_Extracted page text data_
• • • • •

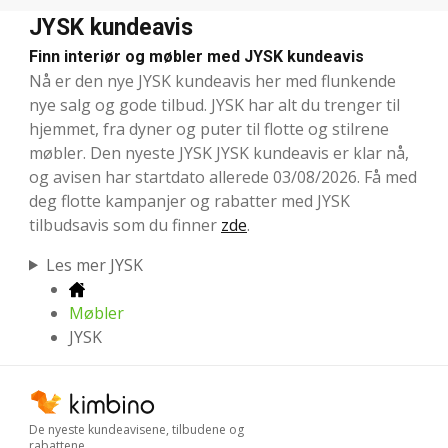
JYSK kundeavis
Finn interiør og møbler med JYSK kundeavis
Nå er den nye JYSK kundeavis her med flunkende
nye salg og gode tilbud. JYSK har alt du trenger til
hjemmet, fra dyner og puter til flotte og stilrene
møbler. Den nyeste JYSK JYSK kundeavis er klar nå,
og avisen har startdato allerede 03/08/2026. Få med
deg flotte kampanjer og rabatter med JYSK
tilbudsavis som du finner
zde
.
Les mer JYSK
Møbler
JYSK
De nyeste kundeavisene, tilbudene og
rabattene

• • • • •

Check each line of the data for the string "JYSK" and state how many lines contain it, without any other output.

8